少女七竈と七人の可愛そうな大人たち 第1話 遺憾ながら(桜庭一樹)

僕が小学生のときに移り住んだ街は、北海道で2番目に大きい街だと言いながらも、結局は過去の栄光にすがって生きながらえてるに過ぎない、斜陽の街だった。
冬になると、雪がたくさん積もった。
それまでを太平洋沿いの港街で過ごした僕には、そんなにたくさん雪が降るのがただただ驚きで、学校の体育では、好きなスケートじゃなくてスキーが行われるというのがちょっとだけ淋しかった。
小学校を卒業し、中学校を大過なく過ごし、高校生になっても、僕はその街にいた。
高校は、北海道でも有数の進学校を自称していて、事実それなりに全国各地への大学へと生徒たちを送り出していた。
校舎は10代の生命力にあふれていたけれど、斜陽の気配はふとした瞬間に僕を襲っていた。

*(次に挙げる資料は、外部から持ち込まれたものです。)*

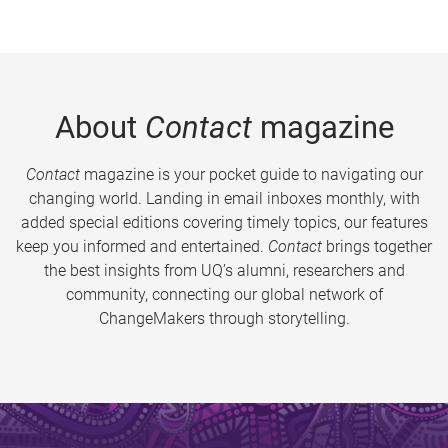
About
Contact
magazine
Contact
magazine is your pocket guide to navigating our
changing world. Landing in email inboxes monthly, with
added special editions covering timely topics, our features
keep you informed and entertained.
Contact
brings together
the best insights from UQ’s alumni, researchers and
community, connecting our global network of
ChangeMakers through storytelling.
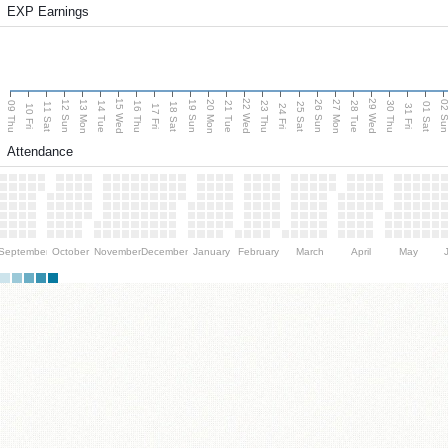
EXP Earnings
15 Wed
22 Wed
29 Wed
13 Mon
20 Mon
27 Mon
12 Sun
19 Sun
26 Sun
02 S
09 Thu
14 Tue
16 Thu
21 Tue
23 Thu
28 Tue
30 Thu
11 Sat
18 Sat
25 Sat
01 Sat
10 Fri
17 Fri
24 Fri
31 Fri
Attendance
September
October
November
December
January
February
March
April
May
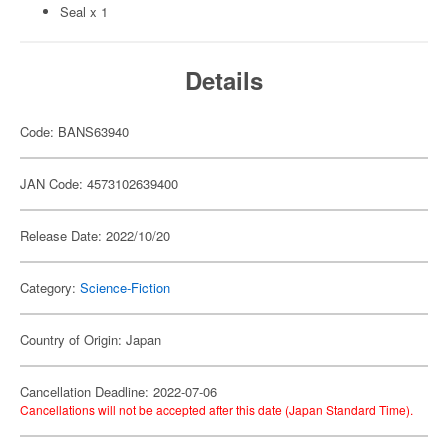
Seal x 1
Details
Code: BANS63940
JAN Code: 4573102639400
Release Date: 2022/10/20
Category:
Science-Fiction
Country of Origin: Japan
Cancellation Deadline: 2022-07-06
Cancellations will not be accepted after this date (Japan Standard Time).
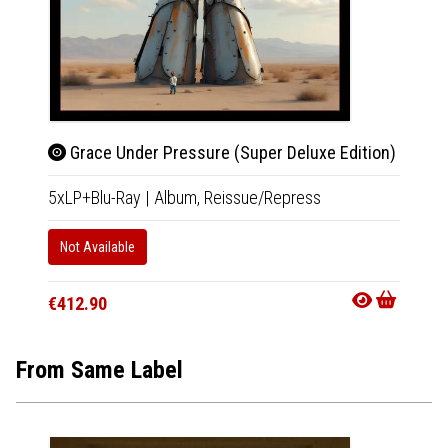
Grace Under Pressure (Super Deluxe Edition)
Gra
5xLP+Blu-Ray
|
Album,
Reissue/Repress
4xCD+B
Not Available
Not Av
€412.90
€321.
From Same Label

もちろん、ほとんどのクラスメイトたちは、とても楽しそうに毎日を過ごしていた。
芥川を熟読したり、銀河鉄道の夜を繰り返し読んだり、村上龍を乱読したり、世界の中心で愛を叫んだけものをわかったつもりになっていたような、恥ずかしい高校生活を送っているような人は、僕のほかにはほとんどいなかっただろう。
結局、僕がその街をでたのは、大学受験に失敗して浪人生活を送るために札幌に出るためだった。
きっと、堕ちてゆくものに惹かれる強い傾向は、この斜陽の街で過ごした10年あまりの期間が大きく影響しているのに違いない。


と、ほとんど関係ない自分の話からはじまった少女七竈と七人の可愛そうな大人たちの感想。
ええと、舞台が旭川なんです。
ただ、それだけの話からこんな話題を延々と書いていたわけです。
そしてさらに言うと、七竈が通う高校は何となく、私が通っていた高校を思いださせます。
地方都市では圧倒的な進学校
校舎の周りには、街路樹の七竈の赤い実。
七竈の母が、未だ何かにすがる旭川
雪風の父が、過去の栄光の旭川
たぶん桜庭一樹旭川とは関係のない人だとは思うんですが、あれほどに旭川の雰囲気をだせるというのはさすがだなぁ、と思います。
で、あの、ちなみにうちの高校は制服がなくて私服で、セーラー服に萌えると言うことがない不健全な高校生活を送ってましたが何か?